Statistically you might not gain much execution speed using an algorithm vs. straight string compare. If most of your strings are the same and/or have differences at the far right AND the strings are long (let's use 1000 chars) then perhaps a simple BASIC routine that performs a CRC algorithm might be faster than a string "not equal" compare.

On the whole implementing some routine or even an external C++ routine call will take as long as a simple DataStage compare. With the Parallel Extender you have a CDC stage which elegantly solves this question.

What data volumes (no. of rows) and record lengths are you looking at?

Posted: Fri Feb 04, 2005 10:38 am
by chulett
Michael Hester has posted a nice CRC32 routine for DataStage. You can find the thread about it here and it links to where it lives in the Download section on ADN.

Posted: Fri Feb 04, 2005 10:42 am
by Sainath.Srinivasan
To perform this, you can concatenate the columns you want to locate the change in (delimited by some special character) and apply crc32 function in datastage.

The purpose of this special character delimiter is to differentiate between 2 fields of 'A,B' and 'AB,'.

I think soundex works mostly on the first few characters rather than the whole set.

Posted: Fri Feb 04, 2005 11:07 am
by ArndW
Sainath,

the soundex removes vowels then assigns numbers based in similar sounds (for English only). It is not really useful in this context, I just threw it in there to show that DS already has something akin to what he might want. I'll download the routine suggested above shortly, though...

Posted: Fri Feb 04, 2005 11:14 am
by ogmios
I stopped using CRC32 a couple of years ago after being bitten by the 'case that will never happen in your life time'. I had it 2 times within 6 months that changes were lost due to the fact that the CRC32 of 2 rows were the same while the contents was not :(

Now I just do a complete compare.

Ogmios

Posted: Fri Feb 04, 2005 3:12 pm
by olgc
Thanks everybody, I see the CRC32 function in Datastage.

There is another question: the concatenate operation ':'. When two strings concatenate, the result is null if any one is null. This causes problem. Is any opeartion there in Datastage that returns non null result if any of the two is not null. Until both null then returns null.

If no this kind of operations exist in Datastage, that means for a table, one routine has to be created to concatenate the fields of a record into a string before the CRC32 function can be used.

Have a nice weekend!

Posted: Fri Feb 04, 2005 4:09 pm
by Sainath.Srinivasan
You can write a routine for this as follows

NVL(InputValue, DefaultValue)
If IsNULL(InputValue) Or Trim(InputValue) ='' Then
Ans = DefaultValue
End
Else
Ans = InputValue
End

You can then use the above method in your transform derivations.
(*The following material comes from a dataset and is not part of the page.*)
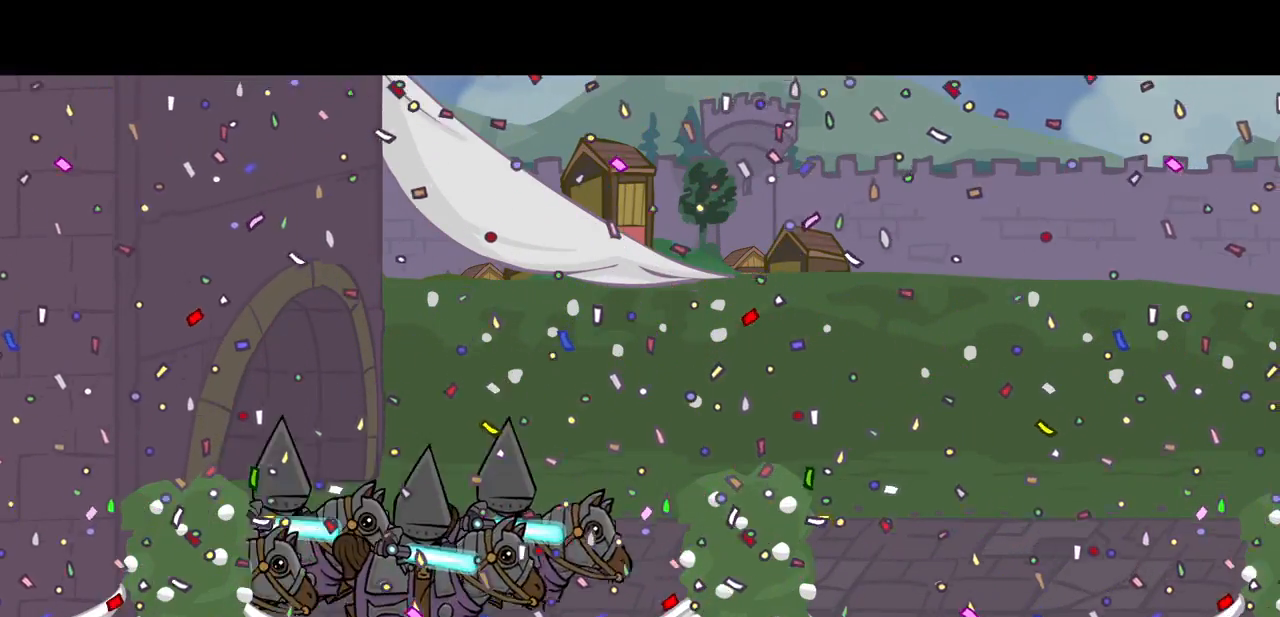
{"keys": [], "events": [[83, "down", "up"], [83, "left", "up"], [83, "right", "up"], [117, "left", "down"], [167, "left", "up"], [317, "left", "down"], [317, "right", "down"], [350, "left", "up"], [400, "left", "down"], [400, "right", "up"], [500, "left", "up"]]}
Posted: Fri Feb 04, 2005 4:43 pm
by olgc
Thanks, that's a good idea.

I write a routine as the following:

If IsNull(Arg1) Then
Ans = ''
End
Else
Ans = Arg1
End

When it is tested with the Arg1 = @Null, the result is @Null. Is the Datastage Code Test does not identify @NULL?

Thanks,

Posted: Fri Feb 04, 2005 6:06 pm
by chulett
There just so happens to be an entire thread on this very topic posted today! Short answer is you can't, but the linked thread has some workarounds.